Prompt: Somewhere below is a line with "Maansteen heeft een" and, later, a line with "Nessun cliente ha lasciato una valutazione"; repeat those two lines and all the lines between them, exactly as they are.

--------

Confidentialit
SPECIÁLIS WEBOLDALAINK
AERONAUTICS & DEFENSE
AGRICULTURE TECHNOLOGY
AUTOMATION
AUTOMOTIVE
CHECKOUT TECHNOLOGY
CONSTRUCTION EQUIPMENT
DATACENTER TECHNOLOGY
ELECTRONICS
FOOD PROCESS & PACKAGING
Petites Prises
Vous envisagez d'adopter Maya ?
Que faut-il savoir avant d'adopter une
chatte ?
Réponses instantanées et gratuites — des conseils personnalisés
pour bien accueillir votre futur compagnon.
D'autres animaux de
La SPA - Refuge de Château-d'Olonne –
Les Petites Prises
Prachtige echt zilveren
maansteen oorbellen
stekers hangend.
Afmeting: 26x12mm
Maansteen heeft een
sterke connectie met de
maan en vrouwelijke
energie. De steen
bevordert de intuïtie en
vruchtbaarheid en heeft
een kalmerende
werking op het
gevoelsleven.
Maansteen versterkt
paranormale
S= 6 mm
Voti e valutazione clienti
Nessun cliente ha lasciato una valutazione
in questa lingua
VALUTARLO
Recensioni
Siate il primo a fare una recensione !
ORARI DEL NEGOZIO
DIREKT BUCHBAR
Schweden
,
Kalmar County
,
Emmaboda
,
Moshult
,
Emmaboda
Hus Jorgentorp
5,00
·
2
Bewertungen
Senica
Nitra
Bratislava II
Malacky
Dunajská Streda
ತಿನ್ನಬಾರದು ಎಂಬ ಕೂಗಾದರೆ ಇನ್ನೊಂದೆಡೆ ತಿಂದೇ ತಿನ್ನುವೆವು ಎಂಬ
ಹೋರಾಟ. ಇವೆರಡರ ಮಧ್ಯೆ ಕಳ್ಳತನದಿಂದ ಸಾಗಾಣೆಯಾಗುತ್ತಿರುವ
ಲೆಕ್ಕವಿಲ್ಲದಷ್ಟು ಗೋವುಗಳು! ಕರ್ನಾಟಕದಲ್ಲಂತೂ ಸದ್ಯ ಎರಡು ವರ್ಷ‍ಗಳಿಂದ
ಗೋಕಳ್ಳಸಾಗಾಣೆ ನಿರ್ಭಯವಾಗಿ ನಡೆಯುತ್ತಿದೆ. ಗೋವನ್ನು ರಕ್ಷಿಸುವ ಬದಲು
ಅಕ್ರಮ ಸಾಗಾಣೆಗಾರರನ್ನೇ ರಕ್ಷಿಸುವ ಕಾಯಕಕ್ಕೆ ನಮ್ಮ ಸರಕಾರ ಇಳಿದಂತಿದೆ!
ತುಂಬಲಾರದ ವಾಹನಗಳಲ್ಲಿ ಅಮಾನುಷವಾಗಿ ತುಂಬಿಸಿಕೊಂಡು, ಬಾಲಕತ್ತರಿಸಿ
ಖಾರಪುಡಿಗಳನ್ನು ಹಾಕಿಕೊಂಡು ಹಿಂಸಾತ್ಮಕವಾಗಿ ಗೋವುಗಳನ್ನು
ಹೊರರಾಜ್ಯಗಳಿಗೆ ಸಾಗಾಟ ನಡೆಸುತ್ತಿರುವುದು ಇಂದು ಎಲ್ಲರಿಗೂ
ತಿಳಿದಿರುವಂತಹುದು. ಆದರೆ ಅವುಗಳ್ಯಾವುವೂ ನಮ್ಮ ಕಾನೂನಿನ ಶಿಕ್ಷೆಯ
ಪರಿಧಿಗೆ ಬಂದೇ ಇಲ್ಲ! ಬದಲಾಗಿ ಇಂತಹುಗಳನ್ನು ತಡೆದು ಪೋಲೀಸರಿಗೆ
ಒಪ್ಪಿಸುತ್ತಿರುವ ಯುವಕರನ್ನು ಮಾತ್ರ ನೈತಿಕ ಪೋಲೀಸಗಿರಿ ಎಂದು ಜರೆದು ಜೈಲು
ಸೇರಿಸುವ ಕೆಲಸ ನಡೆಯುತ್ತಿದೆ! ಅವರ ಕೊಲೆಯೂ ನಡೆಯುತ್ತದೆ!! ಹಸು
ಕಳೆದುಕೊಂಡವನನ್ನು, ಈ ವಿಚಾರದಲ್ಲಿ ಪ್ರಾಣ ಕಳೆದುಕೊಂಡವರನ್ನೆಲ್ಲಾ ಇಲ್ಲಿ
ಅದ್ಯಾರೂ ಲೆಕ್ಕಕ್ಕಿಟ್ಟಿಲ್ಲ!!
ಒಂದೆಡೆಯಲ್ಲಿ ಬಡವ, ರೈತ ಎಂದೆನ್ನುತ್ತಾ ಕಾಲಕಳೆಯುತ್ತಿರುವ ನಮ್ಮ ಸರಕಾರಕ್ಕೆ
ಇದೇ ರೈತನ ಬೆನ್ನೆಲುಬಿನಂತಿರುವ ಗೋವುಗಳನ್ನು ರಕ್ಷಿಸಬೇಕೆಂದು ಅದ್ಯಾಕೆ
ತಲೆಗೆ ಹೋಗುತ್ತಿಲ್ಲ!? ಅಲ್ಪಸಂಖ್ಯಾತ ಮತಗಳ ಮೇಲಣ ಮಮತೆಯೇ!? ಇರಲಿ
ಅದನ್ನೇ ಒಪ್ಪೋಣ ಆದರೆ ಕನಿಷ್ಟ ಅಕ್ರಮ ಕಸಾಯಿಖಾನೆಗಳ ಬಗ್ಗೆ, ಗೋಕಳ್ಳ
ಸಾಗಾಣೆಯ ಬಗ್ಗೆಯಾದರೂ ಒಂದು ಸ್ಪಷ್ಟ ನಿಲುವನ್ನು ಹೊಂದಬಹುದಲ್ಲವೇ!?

--------

Answer for the task:
Maansteen heeft een
sterke connectie met de
maan en vrouwelijke
energie. De steen
bevordert de intuïtie en
vruchtbaarheid en heeft
een kalmerende
werking op het
gevoelsleven.
Maansteen versterkt
paranormale
S= 6 mm
Voti e valutazione clienti
Nessun cliente ha lasciato una valutazione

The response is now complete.